Task to complete → Please copy the rows below word for word, beginning with the line that contains "See the attached" and continuing through the last row, both ends included.

Provided data →
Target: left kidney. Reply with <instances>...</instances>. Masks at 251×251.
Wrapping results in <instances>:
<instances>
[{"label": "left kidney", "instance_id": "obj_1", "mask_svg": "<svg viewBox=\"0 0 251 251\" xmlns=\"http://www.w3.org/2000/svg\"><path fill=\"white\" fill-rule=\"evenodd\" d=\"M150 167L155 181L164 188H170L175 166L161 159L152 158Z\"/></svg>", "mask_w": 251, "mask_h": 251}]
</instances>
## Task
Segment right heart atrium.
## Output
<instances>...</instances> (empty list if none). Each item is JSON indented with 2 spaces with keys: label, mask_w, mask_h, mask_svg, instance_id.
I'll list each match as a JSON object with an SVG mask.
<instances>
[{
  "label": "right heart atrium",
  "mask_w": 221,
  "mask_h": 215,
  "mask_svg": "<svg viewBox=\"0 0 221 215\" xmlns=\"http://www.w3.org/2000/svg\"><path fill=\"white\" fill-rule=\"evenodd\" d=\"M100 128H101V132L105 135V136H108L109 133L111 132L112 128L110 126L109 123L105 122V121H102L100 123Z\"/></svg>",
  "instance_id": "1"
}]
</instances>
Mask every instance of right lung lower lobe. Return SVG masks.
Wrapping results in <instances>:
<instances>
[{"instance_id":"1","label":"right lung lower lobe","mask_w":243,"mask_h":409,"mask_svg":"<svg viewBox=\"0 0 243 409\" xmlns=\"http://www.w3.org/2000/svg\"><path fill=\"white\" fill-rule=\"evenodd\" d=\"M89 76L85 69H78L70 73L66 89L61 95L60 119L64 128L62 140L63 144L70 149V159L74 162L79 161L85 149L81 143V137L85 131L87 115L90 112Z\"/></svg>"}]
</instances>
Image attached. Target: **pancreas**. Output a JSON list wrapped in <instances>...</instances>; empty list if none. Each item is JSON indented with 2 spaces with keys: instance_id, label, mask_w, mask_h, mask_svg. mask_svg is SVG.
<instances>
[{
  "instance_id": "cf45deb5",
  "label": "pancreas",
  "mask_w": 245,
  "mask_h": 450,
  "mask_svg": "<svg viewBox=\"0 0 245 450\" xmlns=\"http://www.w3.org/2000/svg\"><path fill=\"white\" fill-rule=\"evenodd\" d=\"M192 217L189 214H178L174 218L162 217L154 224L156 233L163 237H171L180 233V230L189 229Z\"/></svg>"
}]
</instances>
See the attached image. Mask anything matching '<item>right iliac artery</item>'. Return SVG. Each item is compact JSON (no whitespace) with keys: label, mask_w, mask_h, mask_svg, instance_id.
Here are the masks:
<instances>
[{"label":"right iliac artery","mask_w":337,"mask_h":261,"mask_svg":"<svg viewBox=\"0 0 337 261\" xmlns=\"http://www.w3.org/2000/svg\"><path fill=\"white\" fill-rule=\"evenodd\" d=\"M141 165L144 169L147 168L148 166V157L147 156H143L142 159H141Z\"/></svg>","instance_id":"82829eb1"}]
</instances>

Task result →
See the attached image. Mask anything matching '<item>right iliac artery</item>'. Return SVG. Each item is compact JSON (no whitespace) with keys: label, mask_w, mask_h, mask_svg, instance_id.
Here are the masks:
<instances>
[{"label":"right iliac artery","mask_w":337,"mask_h":261,"mask_svg":"<svg viewBox=\"0 0 337 261\" xmlns=\"http://www.w3.org/2000/svg\"><path fill=\"white\" fill-rule=\"evenodd\" d=\"M141 165L144 169L147 168L148 166V157L147 156H143L142 159H141Z\"/></svg>","instance_id":"82829eb1"}]
</instances>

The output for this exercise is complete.